Whenever a line in the records below contains "right", pick it out.

GIVEN RECORDS:
○ ○ ○

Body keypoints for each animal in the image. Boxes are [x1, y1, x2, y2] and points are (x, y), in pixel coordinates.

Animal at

○ ○ ○

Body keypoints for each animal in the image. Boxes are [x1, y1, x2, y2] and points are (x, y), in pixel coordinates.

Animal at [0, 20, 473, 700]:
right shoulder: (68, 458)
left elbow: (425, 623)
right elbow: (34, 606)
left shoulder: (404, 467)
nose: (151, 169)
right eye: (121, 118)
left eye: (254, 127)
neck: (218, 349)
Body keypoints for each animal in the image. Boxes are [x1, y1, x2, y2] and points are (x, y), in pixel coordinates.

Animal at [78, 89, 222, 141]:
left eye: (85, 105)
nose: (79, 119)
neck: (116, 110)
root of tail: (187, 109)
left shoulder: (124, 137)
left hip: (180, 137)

○ ○ ○

RESPONSE BOX:
right shoulder: (68, 458)
right elbow: (34, 606)
right eye: (121, 118)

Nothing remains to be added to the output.